When asked about the influence of the club servant, Campbell was effusive in his praise of the forward.

“Bobby Linn has just been awarded a testimonial,” he said. “He’s fantastic and enthusiastic. He’s got a two-year contract now. He’s a bin man every day, he empties people’s bins. He’s 33 years old but Bobby wants to play.

“We had six or seven clubs after him in the summer but he’s decided to stay. Age will be no burden to him. It’s the same with Swankie. He’s been there 12 years now, off and on. He’s been back at the club three times. Bobby Linn is an example to everybody, everyone loves him at the club. He’s carried this club up until November or December last year, and he is by far the most inspirational player at the club. He’s great to have around the club.”


Another player to have caught the eye for Arbroath this season is Finnish midfielder Miko Virtanen, on loan at Gayfield from Aberdeen. Campbell says that he is a big believer in the loan system in Scotland and thinks that Virtanen’s progression this season demonstrates its value. He expects the 21-year-old to be involved for Derek McInnes’ side in the top flight next season, and revealed that the loanee had even passed up the opportunity to play international football in order to turn out for the Red Lichties.

“He was a great player for us,” Campbell said. “He did really well and he’s a good lad. I believe in the loan system. I don’t believe in Premiership teams putting players out to get money for them. I’ve got a good rapport with Aberdeen, Dundee United, Hearts and Hibs. I want them to go back as better players than they were before they came.

“I’m hoping that Miko gets an opportunity. Young boys are not going to get a chance in the Premiership unless they are really, really talented players. They have got to come to me and get as much experience of playing first-team football and hopefully they will develop.

“I think Miko has got a chance this year and I know Aberdeen are very happy with him. He was very happy to stay with us. A few times last year he could have went and played international football but stayed and played with Arbroath.

“We had Craig Wighton as well. Of course, we paid a few bob for Hilson but we’ve sold a lot too. You’ve just got to get better than what you’ve got, whatever it takes to do that. Our season tickets are up, we’re getting around 1200 every week now, we’ve sold more season tickets last year than ever before. It’s all positive stuff.”

A crucial weapon in Arbroath’s arsenal is, of course, their home stadium. Situated right on the coast of the North Sea, Gayfield is a somewhat unique venue for a professional football match. Using the elements to his side’s advantage is something that Campbell understood the importance of very early on in his tenure. The Arbroath manager was typically forthcoming when describing the advantage that it brings.

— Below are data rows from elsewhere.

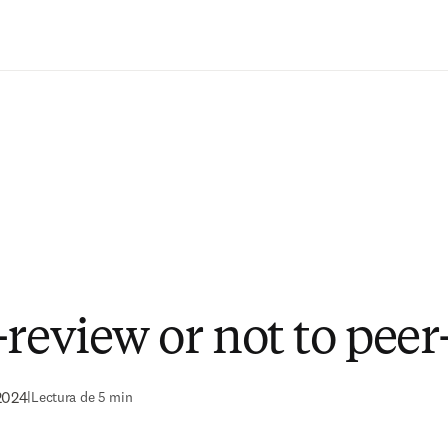
Saltar al contenido principal
-review or not to peer
2024
|
Lectura de 5 min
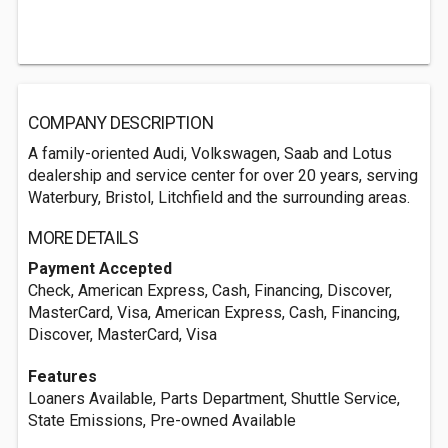
COMPANY DESCRIPTION
A family-oriented Audi, Volkswagen, Saab and Lotus
dealership and service center for over 20 years, serving
Waterbury, Bristol, Litchfield and the surrounding areas.
MORE DETAILS
Payment Accepted
Check, American Express, Cash, Financing, Discover,
MasterCard, Visa, American Express, Cash, Financing,
Discover, MasterCard, Visa
Features
Loaners Available, Parts Department, Shuttle Service,
State Emissions, Pre-owned Available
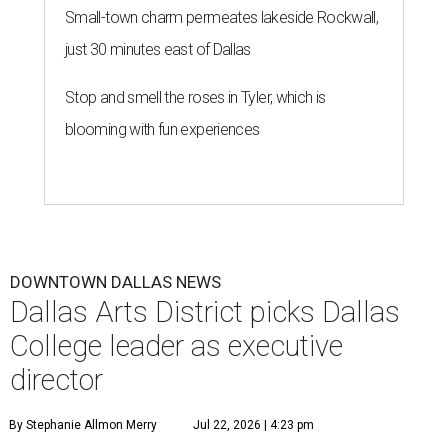
Small-town charm permeates lakeside Rockwall,
just 30 minutes east of Dallas
Stop and smell the roses in Tyler, which is
blooming with fun experiences
DOWNTOWN DALLAS NEWS
Dallas Arts District picks Dallas
College leader as executive
director
By Stephanie Allmon Merry
Jul 22, 2026 | 4:23 pm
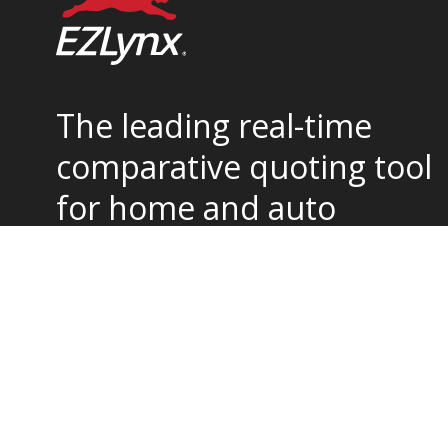
The leading real-time
comparative quoting tool
for home and auto
insurance.
877-932-2382
support@ezlynx.com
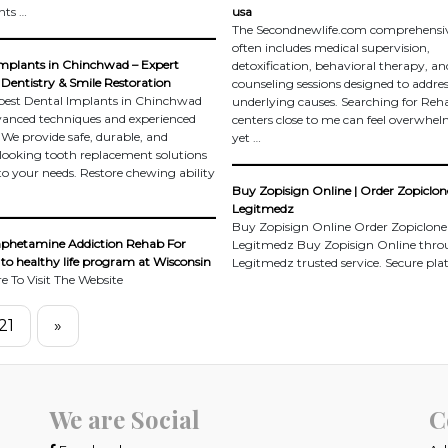
nts …
usa
The Secondnewlife.com comprehensiv
often includes medical supervision,
mplants in Chinchwad – Expert
detoxification, behavioral therapy, an
Dentistry & Smile Restoration
counseling sessions designed to addre
best Dental Implants in Chinchwad
underlying causes. Searching for Reh
anced techniques and experienced
centers close to me can feel overwhel
. We provide safe, durable, and
yet …
looking tooth replacement solutions
 to your needs. Restore chewing ability
Buy Zopisign Online | Order Zopiclone
Legitmedz
Buy Zopisign Online Order Zopiclone
hetamine Addiction Rehab For
Legitmedz Buy Zopisign Online thr
to healthy life program at Wisconsin
Legitmedz trusted service. Secure pl
re To Visit The Website
21
»
We are Social
C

“You have to adapt to it and I think we have,” he said. “It’s always a windy day at Gayfield – Jesus Christ, it’s been like that forever! We’re the closest club to the sea in Britain. You can see the waves splashing up the back of the f*****g goals!


“But we’ve adapted to playing with that. There is a way of playing with the wind and against it. My players know exactly how to use it. Arbroath don’t play a defensive game though – we go and have a go at people.”

As for what the next season will bring, Campbell says that staying up must be the club's primary target. But he stresses that he wants to see Arbroath continue to grow rather than simply striving for survival.

"We won’t get too far ahead of ourselves, the goal will just be to stay up," he said. "Because of where we finished, the only improvement is to get into the play-offs. I’m not interested in that, I’m not going to go down that road.

"What I’m interested in is developing the football club. You’ve got to test yourself, the players and the fans. You’ve got to be in this game to win something or to do well. I’m past the stage of stabilising a football club. I’ve done that all my life and I’m not doing that anymore. What we’re doing is developing the football club and we’re enjoying every bit of it."